We surface slowly, breaking the still tension of the sea with deliberate calm. As soon as we breach, Crystal rips off her mask and draws in a shaky breath, like she hadn’t realized how tightly she was holding it in. The sun is just beginning to dip, bleeding fire across the horizon, turning the surrounding water into rippling gold. I reach for her tank strap and guide her toward the Zodiac, keeping one hand steady on her back. Her skin is warm from the dive, her breathing sharp but steadying.
We clamber onto the boat in sync, fluid and practiced. I help her strip her gear, then tug off my own. The air smells like salt and dusk and old secrets clawing their way to the surface. We sit on the edge for a second, catching our breath. Crystal’s eyes flick back to where we dove, calculating, hungry with curiosity and adrenaline.

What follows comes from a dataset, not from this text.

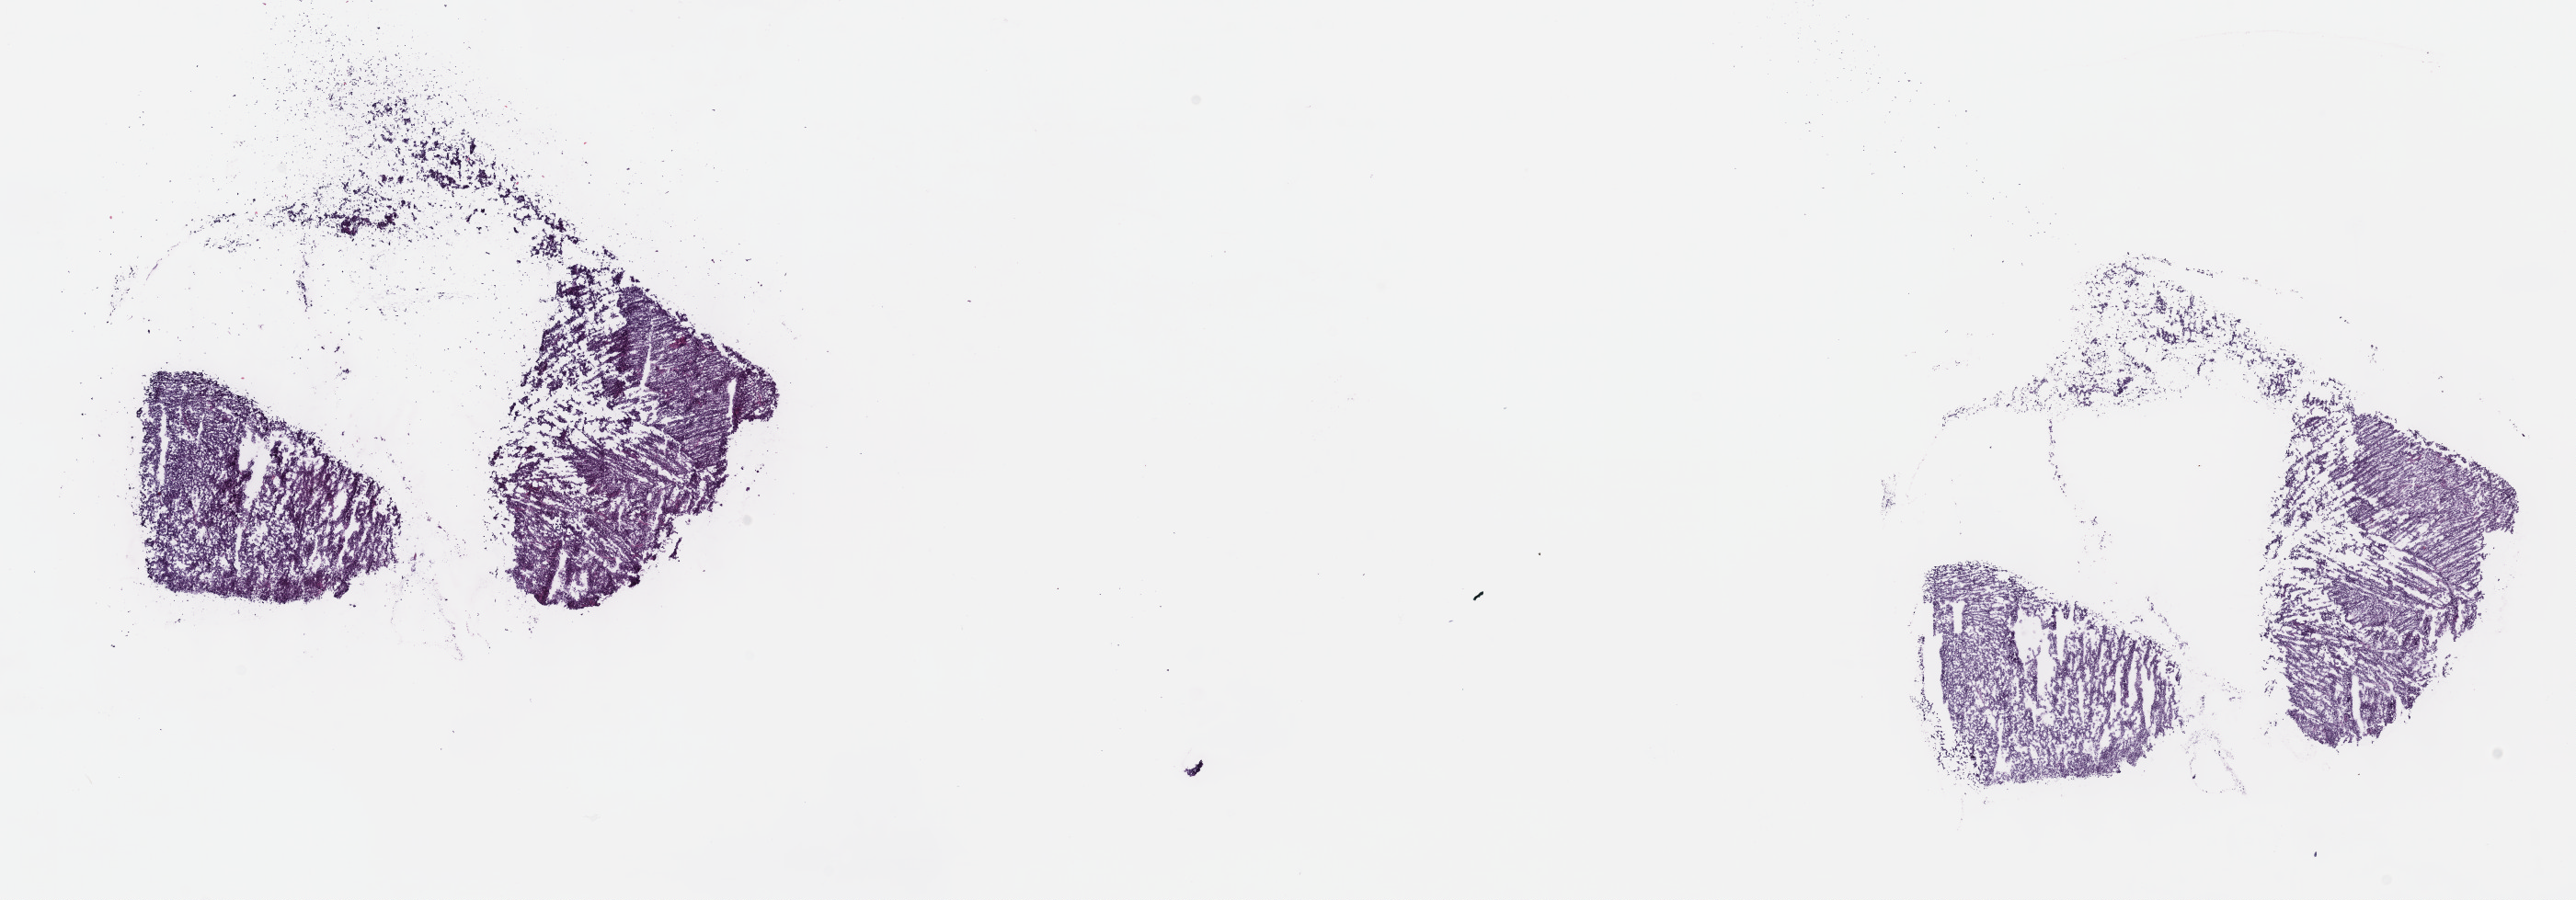
Digitized Hematoxylin and eosin (H&E) stained tissue section (whole slide), low-resolution overview of the scanned area, about 22.7 x 7.9 mm, frozen section, sample: primary tumour, uvea. Male patient; age at initial diagnosis 64 years. Slide review estimates, as recorded: tumour cells 85%, tumour nuclei 85%, normal cells 0%, stromal cells 15%, necrosis 0%. Inflammatory infiltration, as recorded: lymphocyte infiltration 0%, monocyte infiltration 0%, neutrophil infiltration 0%.
TNM: T3a N0 M0. Laterality: right. Histologic diagnosis: Spindle cell melanoma, type B (choroid). AJCC pathologic stage: IIB (7th edition).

I glance at her, wiping a line of water from my brow. "Still think this is just another tall tale cooked up in some dusty archive? Or are we officially in holy-shit-it’s-real territory now?"
She exhales a breathy laugh, more disbelief than humor. "That was real. The crates, the tunnel outlet… It's all real."
And the look she gives me isn’t just triumph—it’s wonder laced with dread. Eyes wide, mouth parted slightly like she’s caught between breathless awe and the sharp edge of realization. There’s something haunted in it too. Like a truth she didn’t expect to find is now staring back at her. Not just about theLa Reina. Not just about me. But about how close the shadows are getting. How real the threat has become. There’s fear in that look—the kind that lingers even when you tell yourself you’re safe. And I can feel it, too. Tension riding just under my skin like the water itself has teeth. Whatever we just uncovered, we’re not the only ones who know it’s there. And someone out there is willing to bleed for it.
But that night, everything tilts again. The air changes the second the sun drops beneath the edge of the water—cooler, sharper, as if even the breeze knows something’s coming. It’s quiet. Too quiet. The kind that presses in around you, not with peace, but with warning.